I played the recording of her and my father singing together. Enough time had passed that it was now more sweet than bitter. "I play this each birthday" I said. "It's my birthday ritual. Someday when I'm your age, I'll be listening to you and dad singing Happy Birthday to me."

It dawned on me then that it was a milestone birthday for me, one of those decade markers that reminds one of aging. I turned to the mirror and took a picture of us in her bedroom, a "reflective" moment my husband termed it. I wanted to capture the full surroundings, cluttered bedroom and all. It was one of those strange moments where I was in the moment, but also looking at it from a distant point. I was thinking of myself at my mother's age looking back at my relative youth from a far more distant age, much like I view pictures of me in my thirties now.

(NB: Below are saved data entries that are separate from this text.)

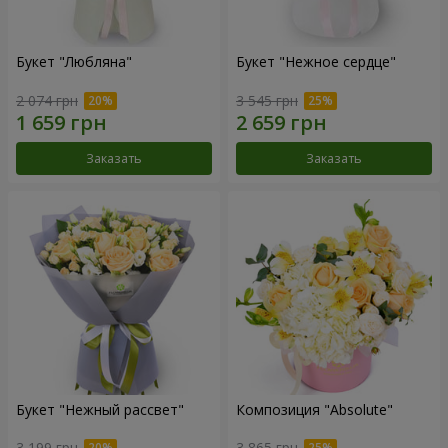
Букет "Любляна"
Букет "Нежное сердце"
2 074 грн
3 545 грн
Заказать
Заказать
Букет "Нежный рассвет"
Композиция "Absolute"
3 199 грн
3 865 грн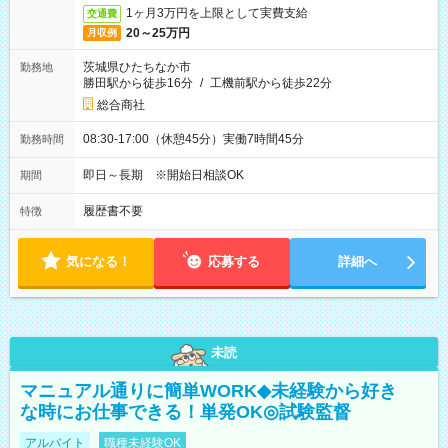
1ヶ月3万円を上限として実費支給
交通費
20～25万円
月収例
茨城県ひたちなか市
勤務地
勝田駅から徒歩16分
/
工機前駅から徒歩22分
総合商社
08:30-17:00（休憩45分）実働7時間45分
勤務時間
即日～長期 ※開始日相談OK
期間
履歴書不要
特徴
気になる！
応募する
詳細へ
未読
マニュアル通りに簡単WORK◆未経験から好き
な時にお仕事できる！単発OK◎試験監督
アルバイト
職種未経験OK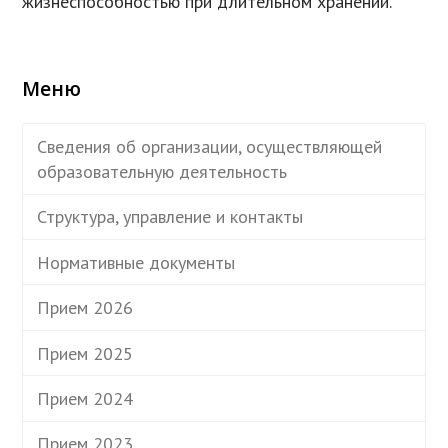
жизнеспособностью при длительном хранении.
Меню
Сведения об организации, осуществляющей
образовательную деятельность
Структура, управление и контакты
Нормативные документы
Прием 2026
Прием 2025
Прием 2024
Прием 2023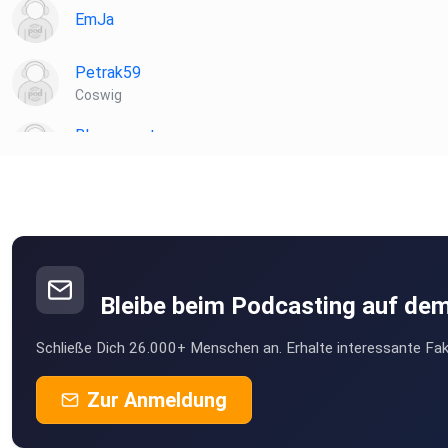
EmJa
Petrak59
Coswig
Blaccurrant
Augsburg
Bleibe beim Podcasting auf de
Schließe Dich 26.000+ Menschen an. Erhalte interessante Fak
Zur Anmeldung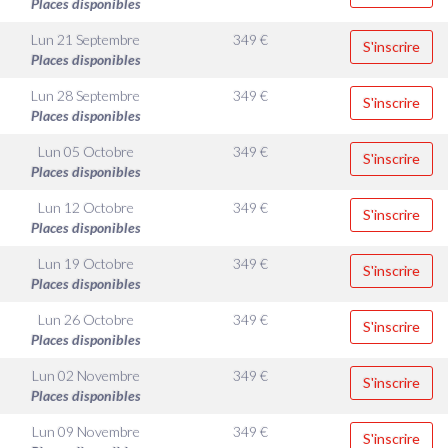
Places disponibles
Lun 21 Septembre
349
€
S'inscrire
Places disponibles
Lun 28 Septembre
349
€
S'inscrire
Places disponibles
Lun 05 Octobre
349
€
S'inscrire
Places disponibles
Lun 12 Octobre
349
€
S'inscrire
Places disponibles
Lun 19 Octobre
349
€
S'inscrire
Places disponibles
Lun 26 Octobre
349
€
S'inscrire
Places disponibles
Lun 02 Novembre
349
€
S'inscrire
Places disponibles
Lun 09 Novembre
349
€
S'inscrire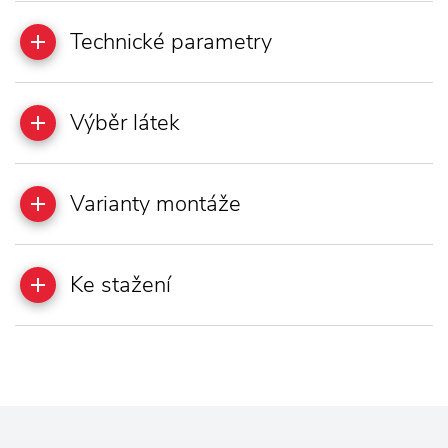
Technické parametry
Výběr látek
Varianty montáže
Ke stažení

She passed away this year and on this birthday I once again played the recording four years after I first received it, both parents now gone, but singing to me once again.

When I decided to paint this I thought of the components, my parents, the old wall phone they had when I was growing up and a curved row of birthday cakes denoting birthdays through time. Always with my parents raising their voices in song. Candles cast the glow of memory. Flickering them into the present, my birthday present.